Evidential (information source marker) systems in language belong to semantic categories that rely on epistemological notions: their distinctions express whether some information was personally witnessed, inferred from partial cues, or merely learned from an indirect source (eg. reading the news), and (occasionally) other kinds of sources. Interestingly, the most common tendency in languages with evidentials is to mark reported source, and leave other sources unmarked, and this might be due to an informative communicative intention to flag more unreliable sources (Saratsli & Papafragou, 2023).
For example, if I read in the news that someone tried to assassinate Trump once again, and then later share this information with a friend using the word “allegedly” to preface my statement, it is because I represent not only the information itself, but also how I came to learn about it. Additionally, the reason for my adding this word might be an intention to flag the somewhat unreliable (indirect) source of the shared information. Then, for my friend to understand my meaning, their decoding also needs to rely on metarepresentation, and a third-order metarepresentation this time: they need to represent not only the event involving Trump and how I learned about it, but also that it is me representing all this – after all, I could be mistaken for some reason (maybe I read it on an untrustworthy news portal), or my friend might have some other reason not to trust me (Sperber et al, 2010). Consequently, how evidential concepts are shared and understood largely depends on these pragmatic (communicative) dynamics that may well be rooted in our ability to form metarepresentations (Leslie, 1987).
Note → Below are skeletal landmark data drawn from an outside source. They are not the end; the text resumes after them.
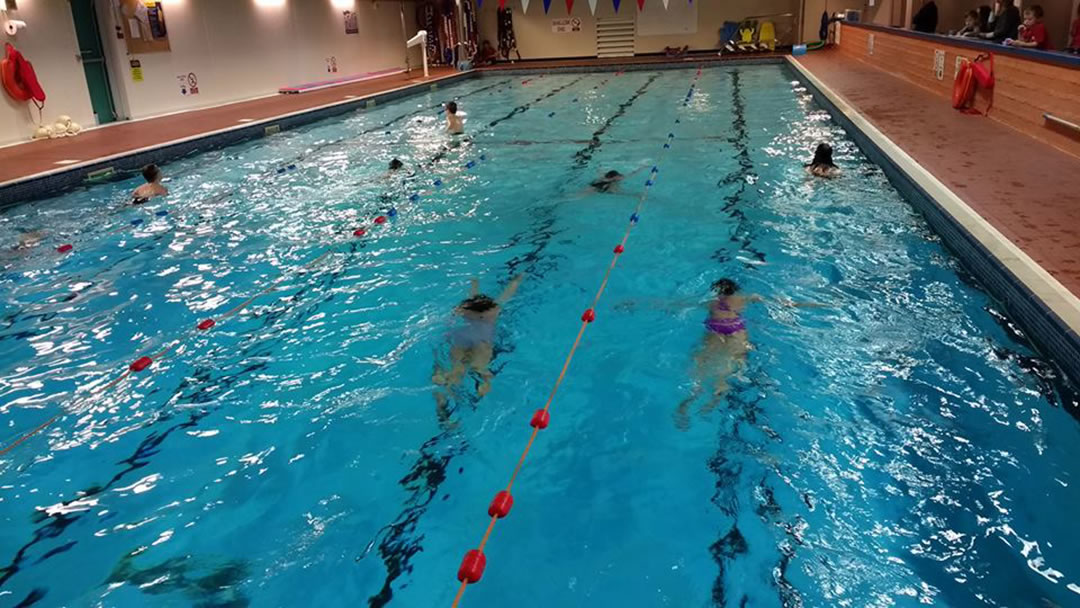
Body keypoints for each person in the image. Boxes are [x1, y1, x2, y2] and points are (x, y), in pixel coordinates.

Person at [433, 275, 524, 422]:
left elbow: (472, 296)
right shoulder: (494, 310)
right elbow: (509, 291)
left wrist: (474, 281)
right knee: (480, 368)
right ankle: (482, 386)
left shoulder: (465, 309)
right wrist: (518, 279)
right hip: (482, 342)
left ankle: (443, 408)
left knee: (453, 372)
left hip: (460, 338)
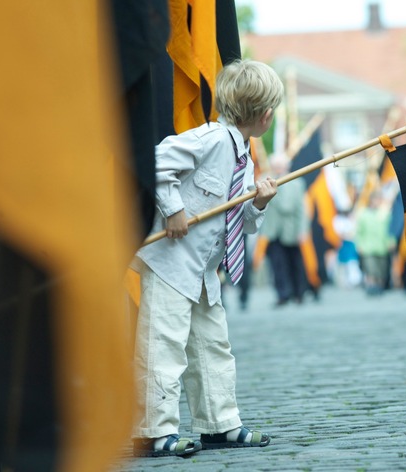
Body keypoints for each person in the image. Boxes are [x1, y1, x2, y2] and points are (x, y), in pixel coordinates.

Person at [130, 59, 284, 457]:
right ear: (266, 116)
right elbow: (155, 161)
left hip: (202, 272)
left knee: (213, 345)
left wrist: (259, 203)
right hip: (169, 264)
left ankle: (220, 424)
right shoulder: (210, 140)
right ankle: (153, 431)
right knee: (162, 345)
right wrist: (173, 207)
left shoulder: (244, 159)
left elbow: (242, 223)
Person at [258, 154, 310, 306]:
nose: (279, 169)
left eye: (281, 166)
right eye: (276, 166)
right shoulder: (264, 180)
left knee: (296, 263)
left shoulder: (297, 182)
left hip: (292, 230)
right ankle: (282, 294)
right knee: (277, 265)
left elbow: (301, 209)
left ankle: (299, 293)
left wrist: (303, 230)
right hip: (272, 230)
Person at [355, 192, 395, 295]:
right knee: (370, 269)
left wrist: (391, 241)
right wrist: (359, 244)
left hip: (382, 247)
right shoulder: (364, 214)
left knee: (381, 270)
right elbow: (359, 231)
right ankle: (371, 287)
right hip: (368, 248)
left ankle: (380, 287)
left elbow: (390, 229)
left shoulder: (385, 214)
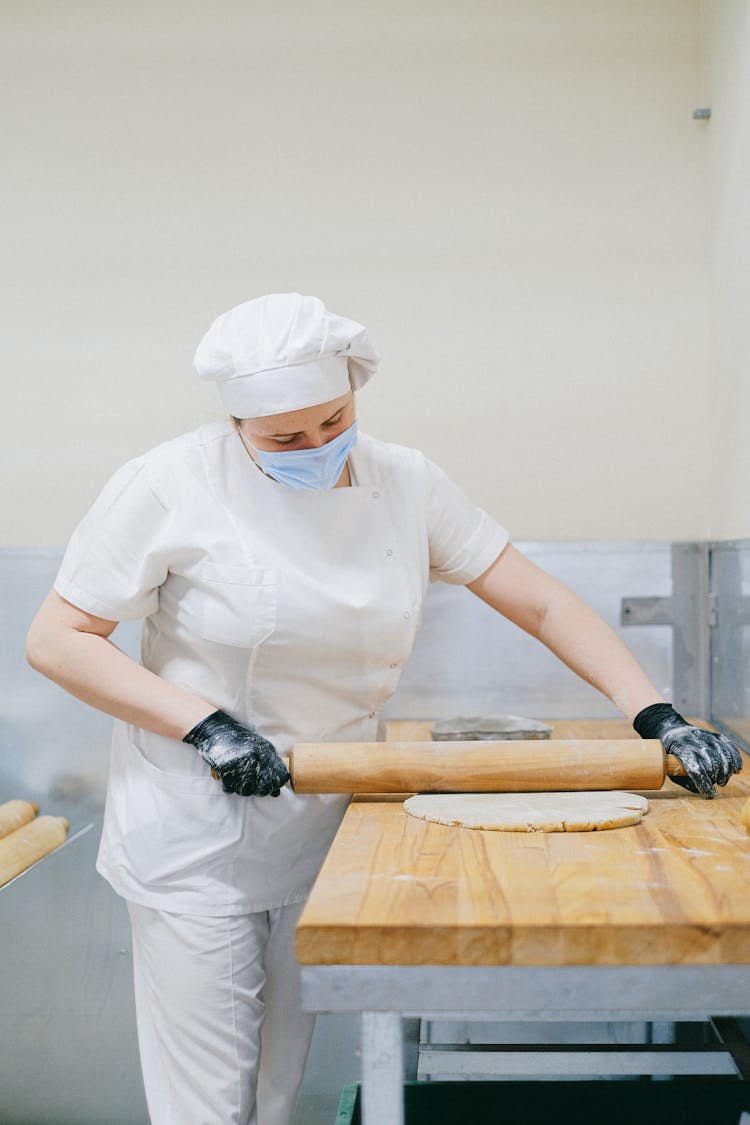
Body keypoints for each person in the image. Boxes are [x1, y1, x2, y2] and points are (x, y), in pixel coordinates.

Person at [26, 293, 742, 1125]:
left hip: (331, 811)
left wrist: (654, 713)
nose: (318, 449)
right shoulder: (167, 483)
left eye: (334, 421)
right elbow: (58, 638)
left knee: (275, 1089)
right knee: (208, 1108)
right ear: (235, 423)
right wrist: (206, 725)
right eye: (285, 439)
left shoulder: (407, 481)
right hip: (200, 825)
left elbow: (541, 605)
Thus, relying on this theory has the potential to inform the essential aspects of my research related to how evidential systems are used, learned and understood in communicative context.
Leslie, A. M. (1987). Pretense and representation: The origins of “theory of mind.” Psychological Review, 94, 412–26.
Saratsli, D. and Papafragou, A. (2023) ‘Pragmatic effects on semantic learnability: Insights from evidentiality’, Journal of Memory and Language, 131, p. 104426.
Sperber, D. et al. (2010) ‘Epistemic vigilance’, Mind & Language, 25(4), pp. 359–393.